Sealegs International and its parent, Future Mobility Systems, have withdrawn their High Court claim against fellow New Zealand-based company Tectrax for alleged infringement of copyright in the unique arrangement of features in the Sealegs amphibious system.
The move clears the way for Tectrax to operate without further improper interference.
Tectrax Ltd, manufacturer of New Zealand’s only commercially available electric amphibious system, has been involved in litigation with Sealegs and Future Mobility Systems since late 2018.
Tectrax initially took action against Sealegs under the Fair Trading Act in response to disparaging statements Tectrax claims Sealegs made to others in the industry, including allegations that Tectrax had infringed its intellectual property rights. Sealegs counterclaimed against Tectrax, alleging copyright infringement, which Tectrax has consistently rejected.
Fraser Brown, sales manager of Tectrax, said: “Whilst disappointed that our new and innovative technology was unduly challenged from an IP perspective, we are pleased that the case against us in the High Court has been struck out.”
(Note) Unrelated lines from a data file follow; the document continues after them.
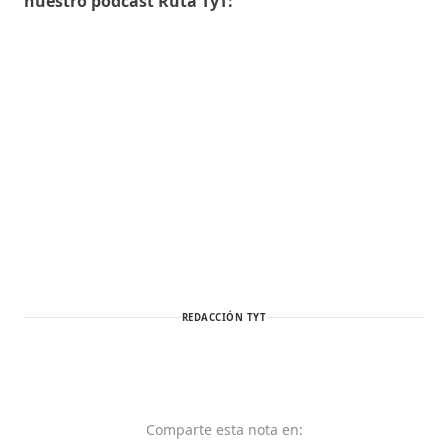
nuestro podcast Ruta TyT:
REDACCIÓN TYT
Comparte
esta nota
en: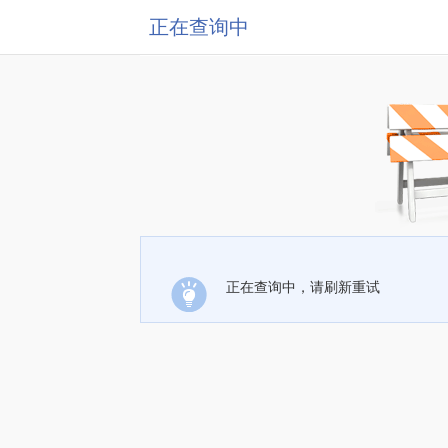
正在查询中
正在查询中，请刷新重试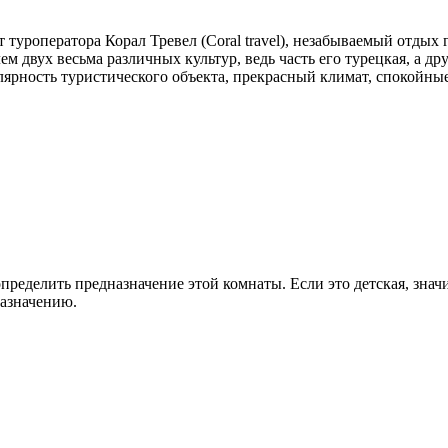
т туроператора Корал Тревел (Сoral travel), незабываемый отды
 двух весьма различных культур, ведь часть его турецкая, а дру
рность туристического объекта, прекрасный климат, спокойные
 определить предназначение этой комнаты. Если это детская, зна
азначению.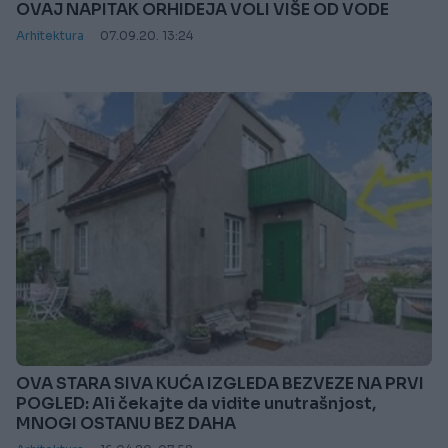
OVAJ NAPITAK ORHIDEJA VOLI VIŠE OD VODE
Arhitektura
07.09.20. 13:24
OVA STARA SIVA KUĆA IZGLEDA BEZVEZE NA PRVI
POGLED: Ali čekajte da vidite unutrašnjost,
MNOGI OSTANU BEZ DAHA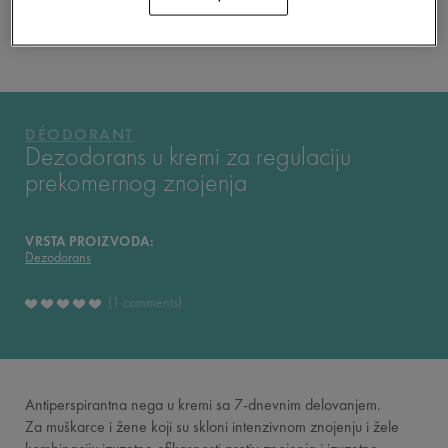
VAŠA RUTINA
VICHY MAG
DÉODORANT
Dezodorans u kremi za regulaciju
prekomernog znojenja
VRSTA PROIZVODA:
Dezodorans
1 comments
Antiperspirantna nega u kremi sa 7-dnevnim delovanjem.
Za muškarce i žene koji su skloni intenzivnom znojenju i žele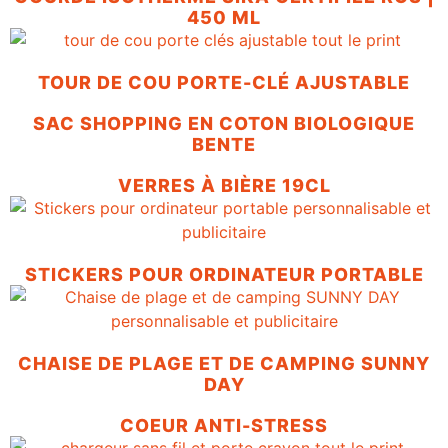
450 ML
TOUR DE COU PORTE-CLÉ AJUSTABLE
SAC SHOPPING EN COTON BIOLOGIQUE
BENTE
VERRES À BIÈRE 19CL
STICKERS POUR ORDINATEUR PORTABLE
CHAISE DE PLAGE ET DE CAMPING SUNNY
DAY
COEUR ANTI-STRESS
Sealegs International late last year lost its case against Orion Marine and Others in the Court of Appeal. It then failed in its application for leave to challenge that finding in the Supreme Court. An interesting phrase in the successful argument in the Court of Appeal was that Sealegs’ position amounted to “copyright heresy”.
Brown said that “the copyright allegations had caused significant loss and stress to Tectrax. This is because the risk of litigation caused both boatbuilders and customers to either place their plans to go electric on hold, or in many cases, turned people away from this new technology completely.
“We are very excited about being able to finally bring electric amphibious technology to New Zealand’s boating public via a number of New Zealand’s most trusted boat brands and we thank them for their patience through this time.”